Union Budget 2026 watch Live – Highlights of direct and indirect tax proposals.
Finance Minister has presented Union Budget 2026-27 today in Parliament. No changes have been proposed in Income Tax slabs or rates for AY 2027-28.
Income Tax Proposals in Union Budget 2026-27:
(1) No changes proposed in tax slabs or rates
(2) Income Tax Act, 2025 will come into effect from 1st April, 2026. The simplified Income Tax Rules and Forms will be notified shortly
(3) Exemption on interest income under the Motor Vehicles Act, 1988. it is proposed to provide exemption to an individual or his legal heir, on any income in the nature of interest under the Motor Vehicles Act, 1988. These amendments will take effect from the 1st day of April, 2026 and shall accordingly, apply in relation to the tax year 2026-27 and subsequent tax years
(4) No tax to be deducted at source in respect of interest on compensation amount awarded by Motor Accidents Claims Tribunal to an individual. These amendments will take effect from the 1st day of April, 2026 and shall accordingly, apply in relation to the tax year 2026-27 and subsequent tax years
(5) Electronic verification and issuance of certificate for deduction of income-tax at lower rate or no deduction of income-tax – Payee shall be able to file the application for issuance of certificate for lower or nil deduction of income-tax electronically before the prescribed income-tax authority, which may issue the certificate subject to fulfilment of conditions as may be prescribed, or reject the application if prescribed conditions are not fulfilled or the application is incomplete.
(6) Relaxation from requirement to obtain tax deduction and collection account number (TAN) by a resident individual or HUF, where the seller of the immovable property is a non -resident
(7) In order to provide clarity with regard to the deduction of tax at source in case of supply of manpower, it is proposed to include it under the ambit of “work” in section 402(47).
(8) For assessees having income from profits and gains of business or profession whose accounts are not required to be audited under this Act or under any other law in force and partner of a firm whose accounts are not required to be audited under this Act or under any other law in force or the spouse of such partner their due date for filing of return is proposed to be extended from 31st July to 31st August.
(9) Time enhanced for filing Revised Return on payment of fee – it is proposed to amend section 263(5) of the Act so as to increase the prescribed time limit for filing the revised return from its existing time limit of nine months to twelve months from the end of the relevant tax year. Further, a fee is also proposed for revised returns which are filed beyond nine months from the end of relevant tax year.

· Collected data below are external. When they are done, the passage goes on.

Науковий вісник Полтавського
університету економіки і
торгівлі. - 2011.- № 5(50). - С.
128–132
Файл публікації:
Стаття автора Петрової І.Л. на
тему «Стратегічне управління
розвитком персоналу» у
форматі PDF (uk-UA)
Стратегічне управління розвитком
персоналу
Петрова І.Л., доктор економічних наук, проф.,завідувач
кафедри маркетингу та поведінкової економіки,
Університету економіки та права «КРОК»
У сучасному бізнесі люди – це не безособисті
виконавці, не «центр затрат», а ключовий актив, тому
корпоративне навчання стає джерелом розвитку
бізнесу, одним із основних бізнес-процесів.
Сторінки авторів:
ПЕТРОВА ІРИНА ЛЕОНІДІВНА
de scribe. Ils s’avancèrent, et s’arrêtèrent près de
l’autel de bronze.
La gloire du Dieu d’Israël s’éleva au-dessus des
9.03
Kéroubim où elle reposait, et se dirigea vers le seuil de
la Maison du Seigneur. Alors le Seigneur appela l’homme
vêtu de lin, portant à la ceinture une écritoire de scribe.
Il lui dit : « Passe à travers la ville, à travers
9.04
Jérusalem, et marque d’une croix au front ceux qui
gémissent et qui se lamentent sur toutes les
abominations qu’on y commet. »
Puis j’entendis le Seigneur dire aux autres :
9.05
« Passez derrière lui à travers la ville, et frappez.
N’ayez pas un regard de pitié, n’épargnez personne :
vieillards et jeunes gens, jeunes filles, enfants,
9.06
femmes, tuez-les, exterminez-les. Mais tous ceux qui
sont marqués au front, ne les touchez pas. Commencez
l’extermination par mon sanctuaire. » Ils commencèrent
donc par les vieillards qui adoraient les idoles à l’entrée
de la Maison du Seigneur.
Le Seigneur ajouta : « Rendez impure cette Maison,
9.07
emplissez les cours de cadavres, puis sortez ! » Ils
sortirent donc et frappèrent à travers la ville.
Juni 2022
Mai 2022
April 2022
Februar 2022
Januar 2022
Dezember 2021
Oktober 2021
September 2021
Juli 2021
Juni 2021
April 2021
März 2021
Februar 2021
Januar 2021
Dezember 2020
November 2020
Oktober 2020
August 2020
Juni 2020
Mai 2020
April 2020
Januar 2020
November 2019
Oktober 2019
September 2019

(10) Updated ITRs – It is proposed to allow filing of updated return in such cases where taxpayer reduces the amount of loss in comparison to the amount of loss claimed in the return of loss furnished within the due date . Updated return may also be allowed in such cases where proceedings of reassessment have been initiated and notice of reassessment has been issued subject to additional income-tax payable.
(11) Foreign Assets of Small Taxpayers – Disclosure Scheme, 2026 (FAST-DS 2026) to be notified
(12) Rationalization of prosecution proceedings – Section 473 to 485 & 494 proposed to be amended as under:
(a) In section 473, punishment for the offences mentioned under section 473 is proposed to be changed from its current “rigorous imprisonment for a term which may extend to two years and shall also be liable to fine” to “simple imprisonment upto two years and fine”.

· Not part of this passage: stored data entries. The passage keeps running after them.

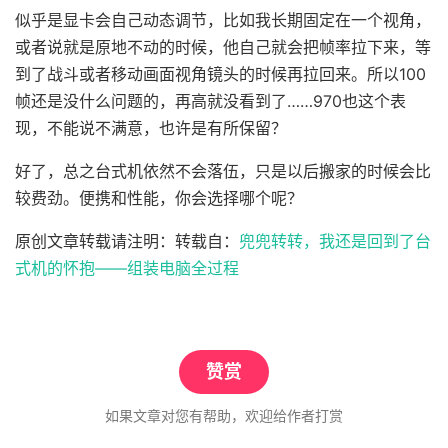
似乎是显卡会自己动态调节，比如我长期固定在一个视角，
或者说就是原地不动的时候，他自己就会把帧率拉下来，等
到了战斗或者移动画面视角镜头的时候再拉回来。所以100
帧还是没什么问题的，再高就没看到了……970也这个表
现，不能说不满意，也许是有所保留？
好了，总之台式机依然不会落伍，只是以后搬家的时候会比
较费劲。便携和性能，你会选择哪个呢？
原创文章转载请注明：转载自：
兜兜转转，我还是回到了台
式机的怀抱——组装电脑全过程
赞赏
如果文章对您有帮助，欢迎给作者打赏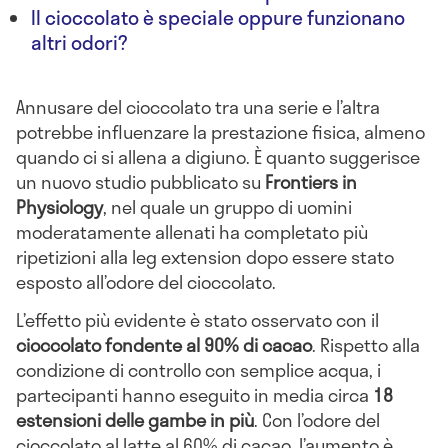
Il cioccolato è speciale oppure funzionano
altri odori?
Annusare del cioccolato tra una serie e l’altra
potrebbe influenzare la prestazione fisica, almeno
quando ci si allena a digiuno. È quanto suggerisce
un nuovo studio pubblicato su
Frontiers in
Physiology
, nel quale un gruppo di uomini
moderatamente allenati ha completato più
ripetizioni alla leg extension dopo essere stato
esposto all’odore del cioccolato.
L’effetto più evidente è stato osservato con il
cioccolato fondente al 90% di cacao
. Rispetto alla
condizione di controllo con semplice acqua, i
partecipanti hanno eseguito in media circa
18
estensioni delle gambe in più
. Con l’odore del
cioccolato al latte al 60% di cacao, l’aumento è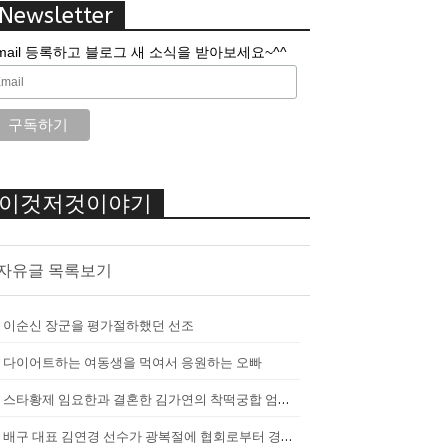
Newsletter
mail 등록하고 블로그 새 소식을 받아보세요~^^
이것저것이야기
자유글 목록보기
이순신 장군을 평가절하했던 선조
다이어트하는 여동생을 먹여서 응원하는 오빠
스타황제 임요한과 결혼한 김가연의 착떡궁합 엄마 내조
배구 대표 김연경 선수가 광복절에 협회로부터 경고를 받았던 이유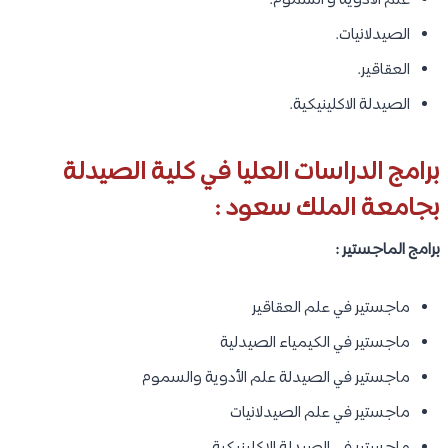
علم الأدوية و السموم.
الصيدلانيات.
العقاقير.
الصيدلة الاكلينيكية.
برامج الدراسات العليا في كلية الصيدلة
بجامعة الملك سعود :
برامج الماجستير :
ماجستير في علم العقاقير
ماجستير في الكيمياء الصيدلية
ماجستير في الصيدلة علم الأدوية والسموم
ماجستير في علم الصيدلانيات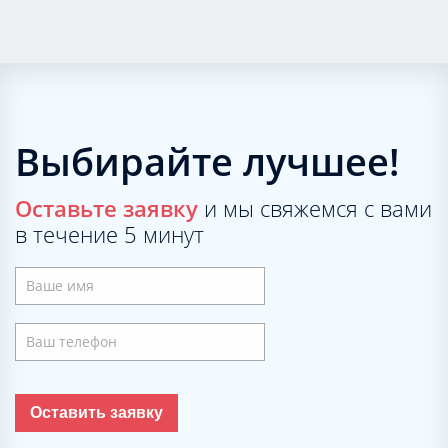
Выбирайте лучшее!
Оставьте заявку
и мы свяжемся с вами
в течение 5 минут
Оставить заявку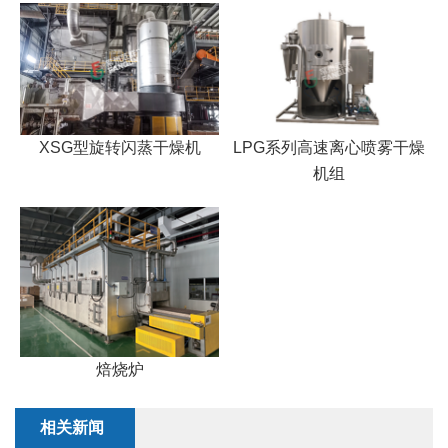
XSG型旋转闪蒸干燥机
LPG系列高速离心喷雾干燥
机组
焙烧炉
相关新闻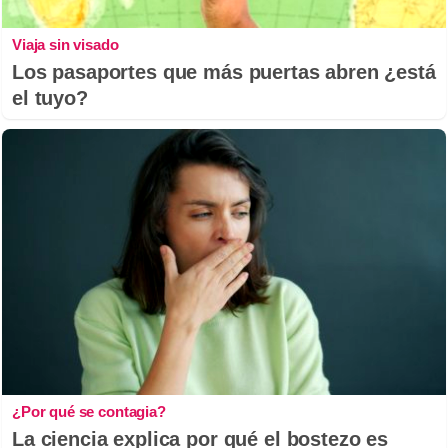
Viaja sin visado
Los pasaportes que más puertas abren ¿está
el tuyo?
¿Por qué se contagia?
La ciencia explica por qué el bostezo es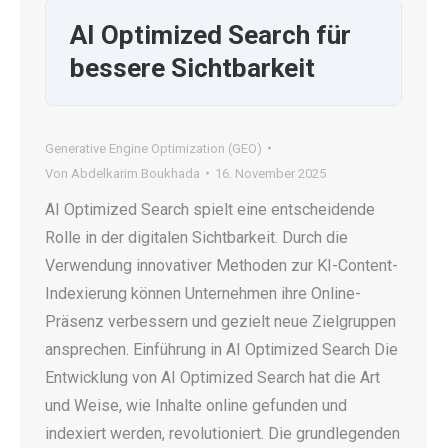
AI Optimized Search für
bessere Sichtbarkeit
Generative Engine Optimization (GEO)
Von
Abdelkarim Boukhada
16. November 2025
AI Optimized Search spielt eine entscheidende
Rolle in der digitalen Sichtbarkeit. Durch die
Verwendung innovativer Methoden zur KI-Content-
Indexierung können Unternehmen ihre Online-
Präsenz verbessern und gezielt neue Zielgruppen
ansprechen. Einführung in AI Optimized Search Die
Entwicklung von AI Optimized Search hat die Art
und Weise, wie Inhalte online gefunden und
indexiert werden, revolutioniert. Die grundlegenden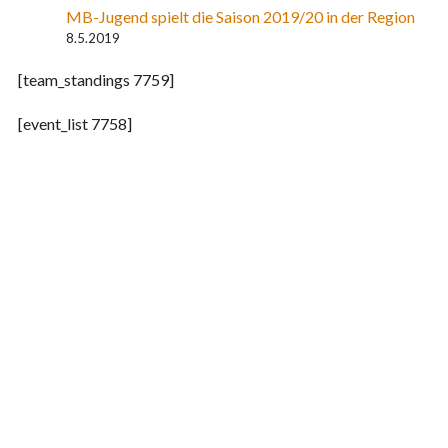
MB-Jugend spielt die Saison 2019/20 in der Region
8.5.2019
[team_standings 7759]
[event_list 7758]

(b) In section 474, punishment for the offences mentioned under section 474 is proposed to be changed from its current “rigorous imprisonment for a term which may extend to two years and shall also be liable to fine” to “simple imprisonment upto 6 months and/or fine”.

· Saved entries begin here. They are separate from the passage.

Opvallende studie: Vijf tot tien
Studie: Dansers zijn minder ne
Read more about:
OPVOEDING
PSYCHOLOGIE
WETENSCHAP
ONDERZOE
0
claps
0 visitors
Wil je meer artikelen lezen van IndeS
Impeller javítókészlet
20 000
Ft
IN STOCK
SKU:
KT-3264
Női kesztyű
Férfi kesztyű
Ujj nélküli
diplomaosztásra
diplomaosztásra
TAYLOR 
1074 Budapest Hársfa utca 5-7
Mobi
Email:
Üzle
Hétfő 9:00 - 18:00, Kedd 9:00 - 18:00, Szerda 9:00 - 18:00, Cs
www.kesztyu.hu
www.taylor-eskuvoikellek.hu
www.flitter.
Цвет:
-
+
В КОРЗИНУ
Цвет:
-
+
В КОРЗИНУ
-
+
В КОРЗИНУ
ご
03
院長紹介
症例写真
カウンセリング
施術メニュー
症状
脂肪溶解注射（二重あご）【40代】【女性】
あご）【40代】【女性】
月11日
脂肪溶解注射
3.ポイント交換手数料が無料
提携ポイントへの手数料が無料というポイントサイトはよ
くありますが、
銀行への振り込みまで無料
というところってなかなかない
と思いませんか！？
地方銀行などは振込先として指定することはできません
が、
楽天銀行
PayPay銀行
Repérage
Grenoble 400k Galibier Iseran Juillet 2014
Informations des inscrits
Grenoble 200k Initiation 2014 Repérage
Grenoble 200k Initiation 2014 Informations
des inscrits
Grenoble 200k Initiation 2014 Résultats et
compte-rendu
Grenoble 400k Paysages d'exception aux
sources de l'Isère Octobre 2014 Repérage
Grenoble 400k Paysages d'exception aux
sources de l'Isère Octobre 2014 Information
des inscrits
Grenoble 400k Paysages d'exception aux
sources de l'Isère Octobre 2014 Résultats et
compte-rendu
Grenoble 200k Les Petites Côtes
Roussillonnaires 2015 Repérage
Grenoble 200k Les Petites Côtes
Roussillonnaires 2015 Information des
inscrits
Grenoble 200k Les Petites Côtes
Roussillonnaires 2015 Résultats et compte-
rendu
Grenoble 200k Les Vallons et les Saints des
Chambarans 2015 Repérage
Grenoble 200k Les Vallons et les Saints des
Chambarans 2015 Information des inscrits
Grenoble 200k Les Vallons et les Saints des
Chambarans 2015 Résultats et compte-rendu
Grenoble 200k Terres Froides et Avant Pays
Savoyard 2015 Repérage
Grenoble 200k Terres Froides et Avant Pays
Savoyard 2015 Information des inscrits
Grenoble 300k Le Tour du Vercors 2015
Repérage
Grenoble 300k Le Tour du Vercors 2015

(c) In section 475, punishment for the offences mentioned under section 475 is proposed to be changed from its current “rigorous imprisonment for a term which may extend to two years and shall also be liable to fine” to “simple imprisonment upto two years and fine”
(13) Rationalisation of punishment for TDS defaults – Punishment in these cases under section 476 is proposed to be changed (a) with simple imprisonment for a term upto two years, or with fine, or with both, in a case where amount of such tax exceeds fifty lakh rupees; (b) with simple imprisonment for a term upto six months, or with fine, or with both, in a case where amount of such tax exceeds ten lakh rupees but does not exceed fifty lakh rupees; (c) with fine, in any other case.
(14) For most defaults (section 477, 478, 479, 480, 481, 482, 483, 484, 485 …) rigorous imprisonment proposed to be replaced by simple imprisonment.
(15) Rationalisation of Penalties into Fee – it is proposed to convert following penalties into fee:
(a) Penalty under section 446 for failure to get accounts audited
(b) Penalty under section 447 for failure to furnish reports
(c) Penalty under section 454(1) for failure to furnish statement of financial transaction or reportable account
(16) A common order for Assessment and Penalty for under-reporting or misreporting of income
(17) it is proposed to amend the section 440 of the Act so as to extend the scope of immunity to cases where penalty is initiated for under-reporting of income in consequence of misreporting.